╭─ Fragmento elegido

Buenos Aires (Especial de NA) -- José Mujica, quien no pudo imponer por la fuerza sus ideas como líder tupamaro en los 60-70, parece decidido ahora a dar lecciones de diplomacia y mostró el camino para destrabar el conflicto binacional por la pastera de Fray Bentos.
Mujica derribó aquella máxima de su antecesor Tabaré Vázquez ("con cortes no se negocia"), abrió una instancia con la Argentina, levantó el veto a Kirchner para la Unasur y cambió el clima que dominó el último lustro en el Río de la Plata.
Así obtuvo el compromiso de la Casa Rosada de actuar definitivamente contra el corte de la ruta 136 y, entre unos y otros, acaban de voltear también el dogma de los vecinos entrerrianos que vaticinaba una continuidad del bloqueo "hasta que Botnia se vaya de la Cuenca del Río Uruguay".
Sería ingenuo pensar que la controversia está terminada. En Gualeguaychú y Fray Bentos hay mucho resentimiento, las heridas van a seguir abiertas por bastante tiempo y cualquier chispa o síntoma de polución podrían agitar nuevamente las protestas.
Pero al menos ahora están dadas las condiciones para que se avance sobre el punto central: el control de una planta gigantesca que se instaló frente a la playa más popular de Gualeguaychú, el Ñandubaysal, desde donde tira humo día y noche.
Con pies de plomo
Después de que la Asamblea Ambiental resolviera levantar el corte del puente y supeditara la liberación definitiva del paso a las garantías de un control estricto de la planta de Botnia-UPM, la pelota volvió a quedar del lado uruguayo.
En el propio gobierno del Frente Amplio todavía hay amplios sectores que no están de acuerdo con la jugada del nuevo presidente. Consideran una locura permitir el ingreso de técnicos a la planta de capitales finlandeses como pide la Argentina.
Sería un error que siguieran sin aceptar su cuota importante de responsabilidad en el conflicto.
Resultó usual durante estos últimos tres años y medio que el Gobierno argentino y los ambientalistas de Gualeguaychú fueran culpados exclusivamente a ambos lados del río.
En muchos casos esos cuestionamientos fueron atinados porque Gualeguaychú se valió de un acto ilegal para propalar su lucha y el Gobierno alimentó esa conducta con un sinfín de ambigüedades.

╰─
╭─ Datos del ejercicio

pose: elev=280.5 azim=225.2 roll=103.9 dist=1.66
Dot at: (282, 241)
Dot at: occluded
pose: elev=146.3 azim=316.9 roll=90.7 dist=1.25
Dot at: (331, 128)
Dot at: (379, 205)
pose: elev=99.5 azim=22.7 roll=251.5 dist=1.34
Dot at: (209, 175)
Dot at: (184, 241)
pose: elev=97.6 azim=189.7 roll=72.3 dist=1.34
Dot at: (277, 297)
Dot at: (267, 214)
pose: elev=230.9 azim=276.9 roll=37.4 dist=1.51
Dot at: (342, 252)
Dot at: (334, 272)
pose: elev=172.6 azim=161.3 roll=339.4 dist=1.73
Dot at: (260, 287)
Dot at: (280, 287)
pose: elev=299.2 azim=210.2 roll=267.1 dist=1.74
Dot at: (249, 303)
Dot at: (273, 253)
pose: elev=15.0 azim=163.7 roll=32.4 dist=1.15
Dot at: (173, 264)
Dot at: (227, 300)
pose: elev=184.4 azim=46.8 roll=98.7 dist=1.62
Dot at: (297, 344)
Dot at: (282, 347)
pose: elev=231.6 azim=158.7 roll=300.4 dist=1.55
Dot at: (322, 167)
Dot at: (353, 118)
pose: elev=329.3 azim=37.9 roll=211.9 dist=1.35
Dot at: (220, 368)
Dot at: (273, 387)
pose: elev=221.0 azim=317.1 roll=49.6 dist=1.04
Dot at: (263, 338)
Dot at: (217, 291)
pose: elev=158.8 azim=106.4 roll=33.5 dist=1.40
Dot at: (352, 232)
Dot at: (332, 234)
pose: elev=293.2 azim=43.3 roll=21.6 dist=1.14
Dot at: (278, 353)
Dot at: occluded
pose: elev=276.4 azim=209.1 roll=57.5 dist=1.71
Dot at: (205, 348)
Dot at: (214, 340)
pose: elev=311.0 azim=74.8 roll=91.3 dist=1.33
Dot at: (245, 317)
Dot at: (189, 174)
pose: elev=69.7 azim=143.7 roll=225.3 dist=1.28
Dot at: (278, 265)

╰─

## Tareas
1) Indica si cada afirmación coincide con el fragmento y justifica cada respuesta con las palabras exactas del texto: (a) Mujica mantuvo la postura de Tabaré Vázquez de no negociar mientras hubiera cortes; (b) la planta se instaló frente a la playa Ñandubaysal; (c) todo el gobierno del Frente Amplio apoya la jugada del nuevo presidente.
2) Transcribe sin cambios el pasaje del fragmento que comienza en "Resultó usual durante" y termina en "sinfín de ambigüedades.".

## Resultados por tarea
1)
(a) No: "Mujica derribó aquella máxima de su antecesor Tabaré Vázquez".
(b) Sí: "se instaló frente a la playa más popular de Gualeguaychú, el Ñandubaysal".
(c) No: "En el propio gobierno del Frente Amplio todavía hay amplios sectores que no están de acuerdo con la jugada del nuevo presidente".

2)
Resultó usual durante estos últimos tres años y medio que el Gobierno argentino y los ambientalistas de Gualeguaychú fueran culpados exclusivamente a ambos lados del río.
En muchos casos esos cuestionamientos fueron atinados porque Gualeguaychú se valió de un acto ilegal para propalar su lucha y el Gobierno alimentó esa conducta con un sinfín de ambigüedades.